» **Activity**:
Pictures do not belong in the copy. Output exactly the lines from the one containing "Zobrazit sloupce…" to the end of the listing below.

» **Data shown**:
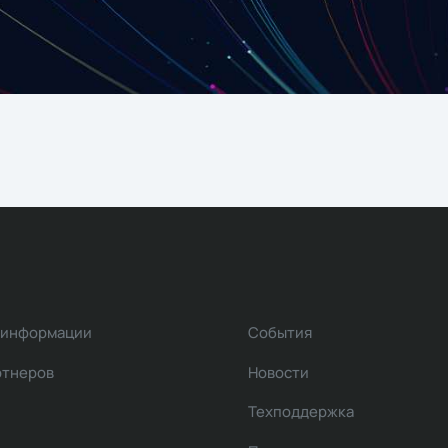
 информации
События
ртнеров
Новости
Техподдержка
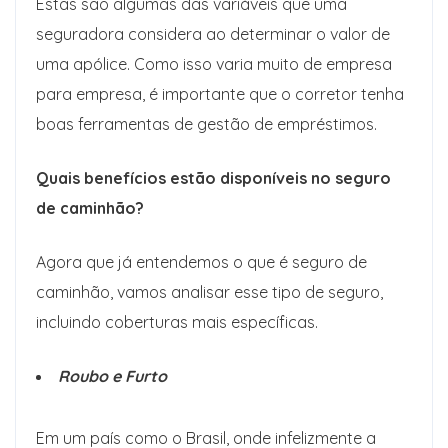
Estas são algumas das variáveis ​​que uma
seguradora considera ao determinar o valor de
uma apólice. Como isso varia muito de empresa
para empresa, é importante que o corretor tenha
boas ferramentas de gestão de empréstimos.
Quais benefícios estão disponíveis no seguro
de caminhão?
Agora que já entendemos o que é seguro de
caminhão, vamos analisar esse tipo de seguro,
incluindo coberturas mais específicas.
Roubo e Furto
Em um país como o Brasil, onde infelizmente a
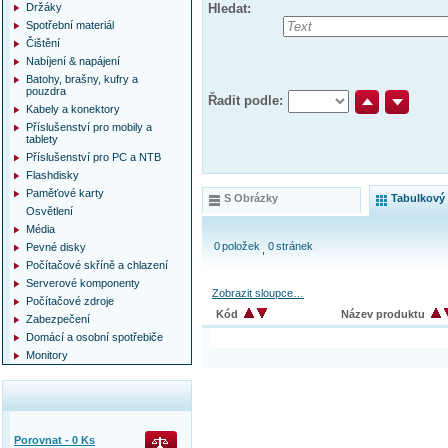
Držáky
Hledat:
Spotřební materiál
Čištění
Nabíjení & napájení
Batohy, brašny, kufry a
pouzdra
Řadit podle:
Kabely a konektory
Příslušenství pro mobily a
tablety
Příslušenství pro PC a NTB
Flashdisky
Paměťové karty
S Obrázky
Tabulkový
Osvětlení
Média
0
položek
0
stránek
Pevné disky
Počítačové skříně a chlazení
Serverové komponenty
Zobrazit sloupce…
Počítačové zdroje
Kód
Název produktu
Zabezpečení
Domácí a osobní spotřebiče
Monitory
Porovnat -
0
Ks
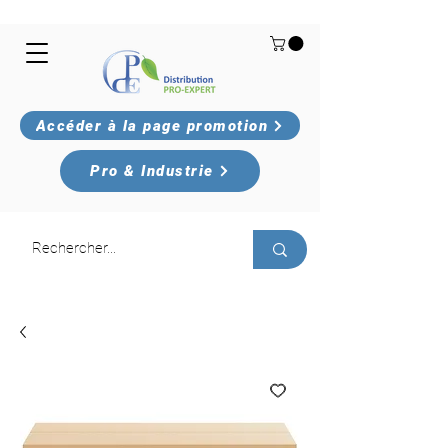
Accéder à la page promotion
Pro & Industrie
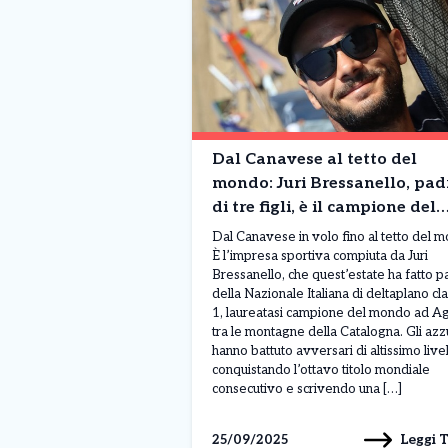
Dal Canavese al tetto del
mondo: Juri Bressanello, pad
di tre figli, è il campione del
mondo di deltaplano
Dal Canavese in volo fino al tetto del 
È l’impresa sportiva compiuta da Juri
Bressanello, che quest’estate ha fatto p
della Nazionale Italiana di deltaplano cl
1, laureatasi campione del mondo ad Ag
tra le montagne della Catalogna. Gli azz
hanno battuto avversari di altissimo livel
conquistando l’ottavo titolo mondiale
consecutivo e scrivendo una […]
Leggi 
25/09/2025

» **Solution**:
Zobrazit sloupce…
Počítačové zdroje
Kód
Název produktu
Zabezpečení
Domácí a osobní spotřebiče
Monitory
Porovnat -
0
Ks
Accéder à la page promotion
Pro & Industrie
Dal Canavese al tetto del
mondo: Juri Bressanello, pad
di tre figli, è il campione del
mondo di deltaplano
Dal Canavese in volo fino al tetto del 
È l’impresa sportiva compiuta da Juri
Bressanello, che quest’estate ha fatto p
della Nazionale Italiana di deltaplano cl
1, laureatasi campione del mondo ad Ag
tra le montagne della Catalogna. Gli azz
hanno battuto avversari di altissimo livel
conquistando l’ottavo titolo mondiale
consecutivo e scrivendo una […]
Leggi 
25/09/2025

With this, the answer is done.